Using the same culture conditions, the expression levels of the NK cell co-activation receptor CD137 (41BB) was investigated in 11 donors (Fig. 5b). Rituximab significantly increased the expression of CD137 (p = 0.001). A median of about 10 % of CD56^dim NK cells expressed CD137 as a response to rituximab.

Therefore, next to the effects of rituximab that can be directly assigned to Fc-γ-receptor CD16 signaling (such as degranulation and downregulation of CD16), an important fraction of CD56^dim NK cells showed unspecific signs of activation and the expression of at least one co-activating receptor was altered.

We hypothesized that the phenotypic changes described might impact the NK cell cytotoxicity towards other target cells. To explore this, we performed a series of killing assays with 11 healthy donors. Freshly isolated PBMCs were cultured overnight with or without rituximab, washed, and then co-cultured for 4 hours with the NK cell-sensitive, ⁵¹Cr-labeled K562 cell line. Lysis of K562 cells by NK cells is independent of Fc-receptors.

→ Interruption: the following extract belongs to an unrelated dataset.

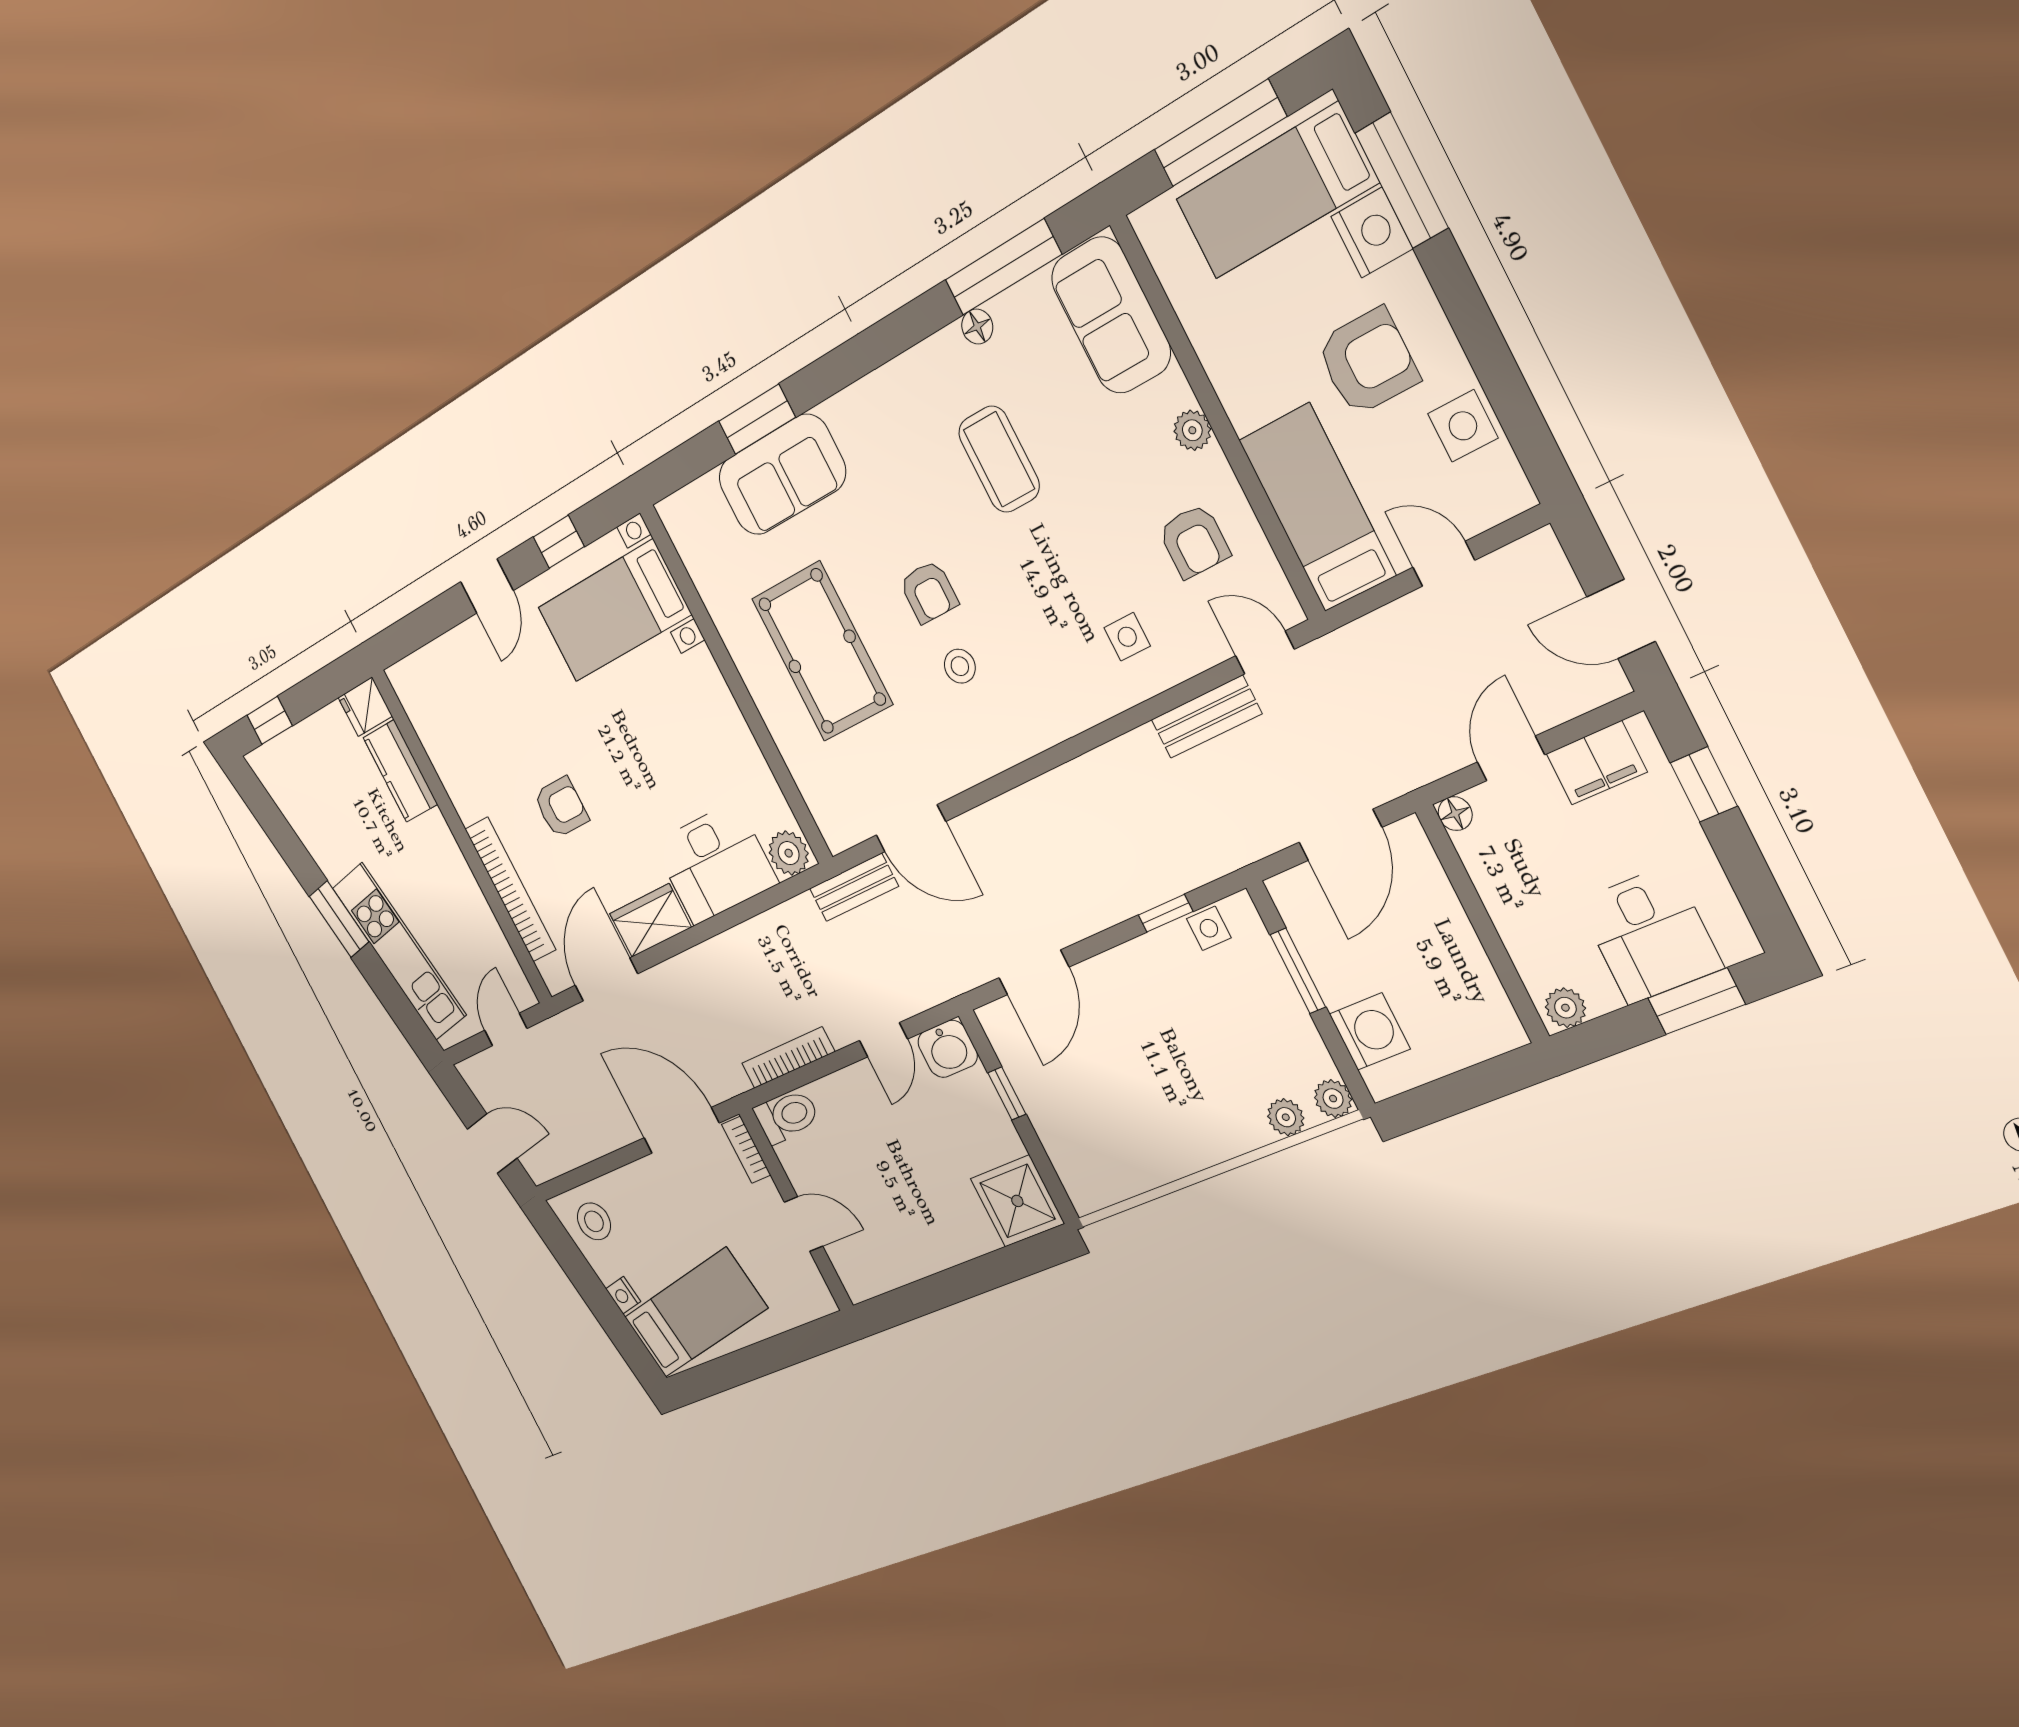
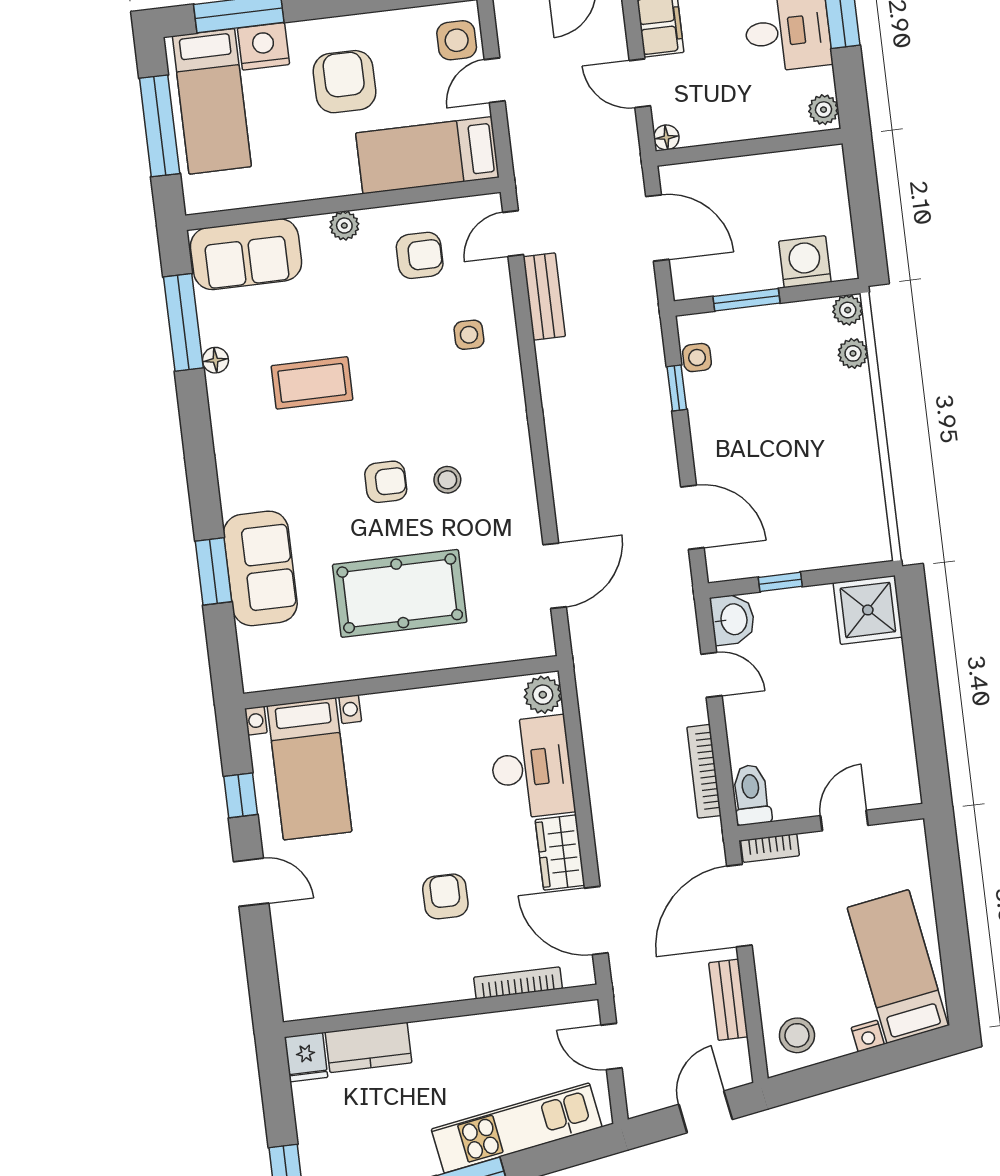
side table: (1463, 426) -> (457, 40), moved
bench: (854, 887) -> (728, 1000), moved
bookcase: (510, 889) -> (518, 983), width x0.68, depth x0.76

We observed donor-dependent effects of rituximab on NK cell cytotoxicity. While many donors had no reduction or only slight reduction in cytotoxicity after culture with rituximab (Fig. 6a) we observed statistically significant reduction in NK cell cytotoxicity upon rituximab pretreatment in three donors (Fig. 6b). Due to this donor variability, on statistical analysis of the overall NK cell cytotoxicity in all donors there was a non-significant trend towards reduced NK cell cytotoxicity upon culture with rituximab (Fig. 6c).

These data indicate that incubation of non-malignant PBMCs with rituximab alters NK cell cytotoxicity in a donor-dependent fashion.